Machine learning systems
In this week’s lecture, we identified some differences between a prototype or proof-of-concept machine learning system and a production system, with respect to:
- Scale: this one is obvious! A production system will typically be serving many users.
- Data: in our simple prototypes we used “toy” data that was readily available. In a production system, a big part of the work is creating the data. We also care a lot more about data quality, identifying edge cases, identifying “slices” of interest, etc. And, we noted that the data in a production system is dynamic, while the prototype was built with a static dataset.
- Privacy, fairness, interpretability: tend to be de-emphasized in a prototype, but are much more important in production.
- System type: a prototype is likely to be a single monolithic model, in production a model will likely be part of a composed system with multiple models.
- Objective: in a prototype, it’s enough to score well on a “machine learning metric”, but in a production system, we need a value proposition that relates to the business interest, and we need to do better than the status quo baseline on the relevant business KPIs - enough to outweigh the cost.
In a production machine learning system, we will want to iterate on the data and on the model. If we approach this the way we built the prototypes, it would be very expensive (in person-hours) to update the system. To make it less expensive, we need an automated pipeline.
For the rest of the semester, we will consider this entire pipeline - not just the model itself - as the overall machine learning system.
Our goal is to learn how to build reliable, scalable, high-quality pipelines. We said that this is not an easy task -
- Machine learning pipelines in particular tend to accrue lots of technical debt. (Technical debt: there is a conflict between moving fast and engineering quality, and when you choose to move fast, you will have to “pay it back” later by refactoring etc.) (This idea was introduced in a 2015 NeurIPs paper linked in the Reading section, that in some ways is considered to have launched the field of “MLOps”.)
- Large scale machine learning systems can fail in ML-specific ways, but they can also fail (and often do!) in any of the typical “large scale distributed systems” ways. (Refer to the presentation linked in the Reading section. )

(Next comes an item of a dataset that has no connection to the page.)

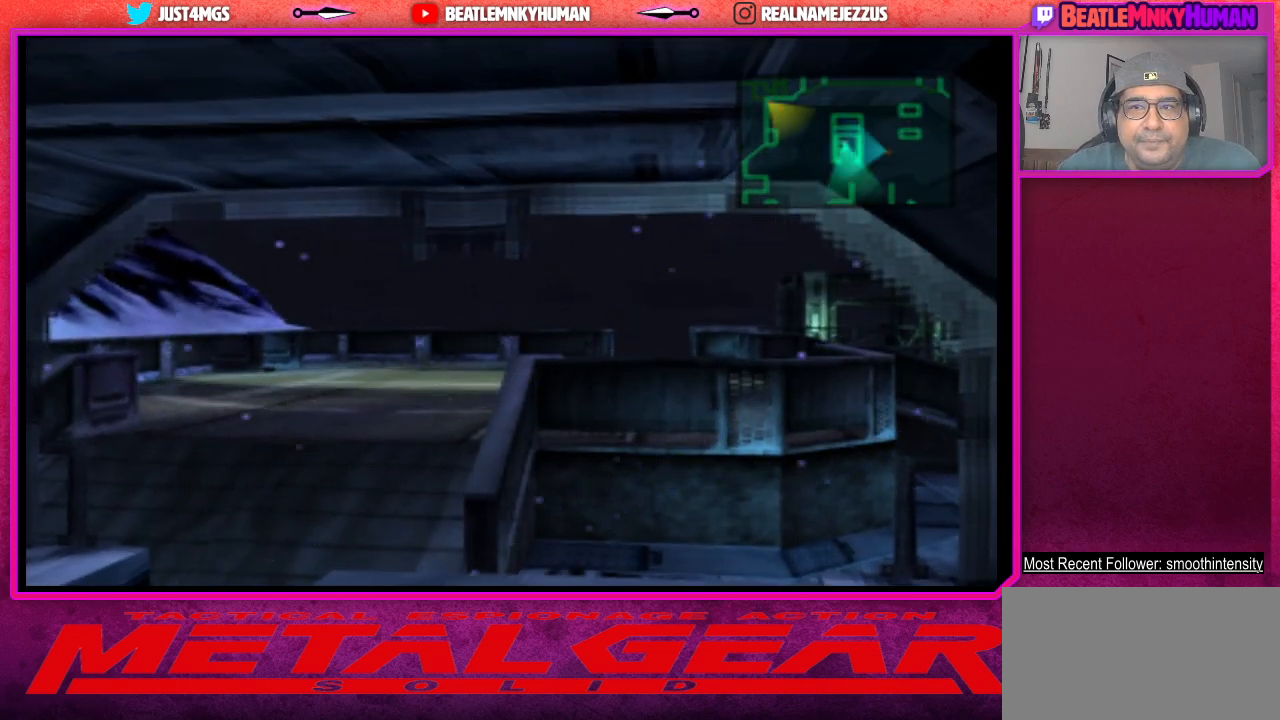
{"buttons": ["TRIANGLE"], "left_stick": "center", "events": []}
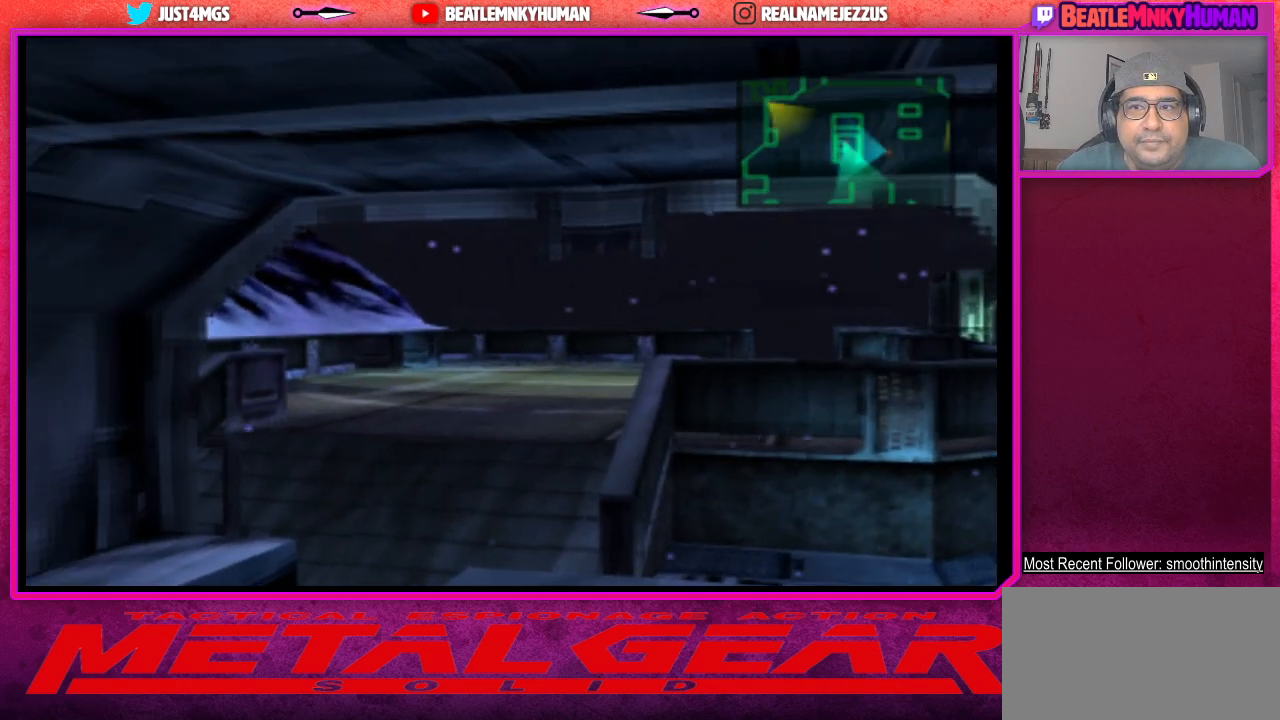
{"buttons": ["TRIANGLE"], "left_stick": "center", "events": []}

We identified some qualities that we will want to have in virtually any machine learning pipeline:
- velocity: we want to be able to iterate quickly and experiment easily on the data and model.
- validation: we want to find problems as early as possible (before they become more expensive!).
- versioning: we want to be able to revert to specific/older versions of data, model, or configurations, as needed.
but we said that the other details of the pipeline need to be responsive to the specific use case. Some questions to consider include:
- What kind of data do we have available?
- How much data do we have?
- Where is the data?
- Who is going to use the output and how?
- How many concurrent users/predictions should we serve?
- What are the best metrics to evaluate the system?
- How important is explainability?
- What are the privacy and fairness concerns?
- How fast do things change?
- What compute resources are available?
The same underlying prediction (e.g., recommending movies to users) will be realized in a very different system depending on the answers to these questions.
Engineering a machine learning system involves defining the interfaces, algorithms, data, and hardware necessary for it to satisfy use-case-specific requirements including: reliability, cost, maintainability, and many others. In this course, we’ll look at each part of the pipeline in turn, and learn about some components we can use to address system-level challenges at that stage.
Slides: Machine learning systems
Lab assignment
Due 1/30
There is a planned outage on KVM@TACC on 1/28, for upgrades and maintenance. You should plan to do the lab assignment on a different day, since KVM@TACC will not be available on 1/28.
This week’s lab assignment is:
You won’t submit anything for this assignment, but you will need to have done this in order to do the following lab assignments. Since it requires a human-in-the-loop approval step, it’s important to get it done right away, rather than when you absolutely need your account to be ready to go.
You will need the project “join link” to finish this assignment - it is posted in Brightspace.
If you have done “Hello, Chameleon” already in a previous course, you will just need to
- join the project for this course, using the link in Brightspace
- and make sure you can still access the keys associated with your Chameleon profile.
Resource usage notes for this lab assignment:
- You should plan to start and finish the assignment within a six-hour period - so block some time accordingly. Your resource may not be “active” for more than six hours. It may be deleted by course staff if it is active for longer than six hours.
- Delete your compute instance as soon as you are done with the experiment, to free the resources for other students.
Reading
In this week’s lecture, we referred to a case study on a Norwegian grocery delivery service, Oda, to better understand how a machine learning system might be developed to support a real business need. Here are the details:
- Part 1: How we went from zero insight to predicting service time with a machine learning model
- Part 2: How we went from zero insight to predicting service time with a machine learning model
You should also read -
- The classic “technical debt” paper: D. Sculley, Gary Holt, Daniel Golovin, Eugene Davydov, Todd Phillips, Dietmar Ebner, Vinay Chaudhary, Michael Young, Jean-Francois Crespo, and Dan Dennison. 2015. Hidden technical debt in Machine learning systems. In Proceedings of the 29th International Conference on Neural Information Processing Systems - Volume 2 (NeurIPS’15), Vol. 2. MIT Press, Cambridge, MA, USA, 2503–2511. Link.
- and the one about failures in large ML pipelines: Daniel Papasian, Todd Underwood. 2020. How ML Breaks: A Decade of Outages for One Large ML Pipeline. In Proceedings of the 2020 USENIX Conference on Operational Machine Learning (OpML ‘20). Link.
- the “3 Vs” of operational machine learning came from an interview study that you may find interesting: Shreya Shankar, Rolando Garcia, Joseph M. Hellerstein, Aditya G. Parameswaran. 2022. Operationalizing Machine Learning: An Interview Study. arXiv:2209.09125.